OpenMPI
This guide explains how to set up and run distributed training with PyTorch on an OpenMPI cluster.
Topology
Cluster Setup
- Environment: Ensure all nodes have identical software environments, including PyTorch, OpenMPI, CUDA, and NCCL versions.
- Communication: Passwordless SSH is required for seamless communication between nodes.
Connect
ssh $hostname
Shared Storage
- Use NFS or Dataset storage systems that are accessible by all nodes in the cluster to store datasets, logs, and checkpoints.
Training Guide
Getting Started
- Install the required dependencies:
pip install torch torchvision
- Write a training script for OpenMPI distributed training. For example:
import os
import torch
import torch.nn as nn
import torch.optim as optim
from torch.nn.parallel import DistributedDataParallel as DDP
#Initialize the process group
os.environ["MASTER_ADDR"] = "127.0.0.1" # Replace with the master node's IP
os.environ["MASTER_PORT"] = "29500"
torch.distributed.init_process_group(backend="nccl")
#Define your model
model = nn.Linear(10, 1).to("cuda")
model = DDP(model)
#Define optimizer and loss function
optimizer = optim.SGD(model.parameters(), lr=0.01)
criterion = nn.MSELoss()
#Training loop
for epoch in range(10):
optimizer.zero_grad()
inputs = torch.randn(32, 10).to("cuda")
targets = torch.randn(32, 1).to("cuda")
outputs = model(inputs)
loss = criterion(outputs, targets)
loss.backward()
optimizer.step()
- Generate an MPI hostfile listing all the nodes in your cluster. Example:
#Save this as hostfile
node1 slots=8
node2 slots=8
- Launch the training script using
mpirun
:
mpirun--hostfile hostfile -np 16 python script.py
Import/Export Data
- Import: Place datasets in the shared storage system (
/mnt/shared
) or access preloaded datasets. - Export: Save model checkpoints and logs to the shared file system for easy access across nodes.
Training Metrics
You can integrate monitoring tools like TensorBoard or Weights & Biases for real-time insights into your training process.
TensorBoard/MLflow
- Write logs to the shared file system (
/mnt/shared
) for combined metrics from all workers. - Monitor training progress using:
ssh - L 6006:localhost:6006 $hostname
tensorboard --logdir /mnt/shared/logs
Weights & Biases
- For offline mode, store metrics in
/mnt/shared
to access them from any node. This ensures seamless analysis and reproducibility.
Administration Guide
- User Management: Ensure all users have passwordless SSH set up and identical environments on all nodes.
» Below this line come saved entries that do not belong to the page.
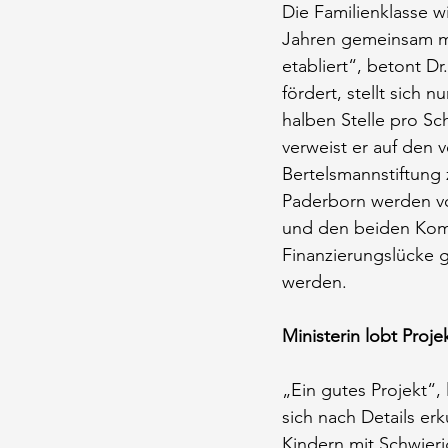
Die Familienklasse w
Jahren gemeinsam mit
etabliert“, betont D
fördert, stellt sich 
halben Stelle pro Sc
verweist er auf den 
Bertelsmannstiftung 
Paderborn werden vo
und den beiden Komm
Finanzierungslücke 
werden.
Ministerin lobt Proje
„Ein gutes Projekt“, 
sich nach Details er
Kindern mit Schwieri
- Cluster Health Monitoring: Use tools like
nvidia-smi
orhtop
to monitor GPU and CPU usage across nodes. - Storage Management: Regularly check disk usage on
/mnt/shared
to ensure enough space for logs and checkpoints.
Troubleshooting Guide
Common Issues and Solutions
SSH Issues
- Error: "Permission denied (publickey)."
- Solution: Ensure passwordless SSH is correctly configured for all nodes.
MPI Communication Errors
- Error: "Connection refused."
- Solution: Ensure nodes can communicate over the specified port and that firewalls are configured to allow traffic.
NCCL Initialization Errors
- Error: "NCCL connection timed out."
- Solution: Verify that all nodes are in the same network and have NCCL configured correctly.
Disk Space Errors
- Error: "No space left on device."
- Solution: Clean up old checkpoints and logs from
/mnt/shared
.
FAQ
Q: How do I ensure the same environment across nodes?
A: Use Docker containers or environment management tools like Conda to replicate the setup across all nodes.
Q: How do I configure OpenMPI for distributed training?
A: Install OpenMPI, create a hostfile with the cluster nodes, and use mpirun
to launch the script.
Q: How do I access logs stored on shared storage?
A: Mount the /mnt/shared
file system on any node or access it directly via SSH.
With this guide, you’re ready to use OpenMPI for scalable and efficient PyTorch distributed training on your cluster!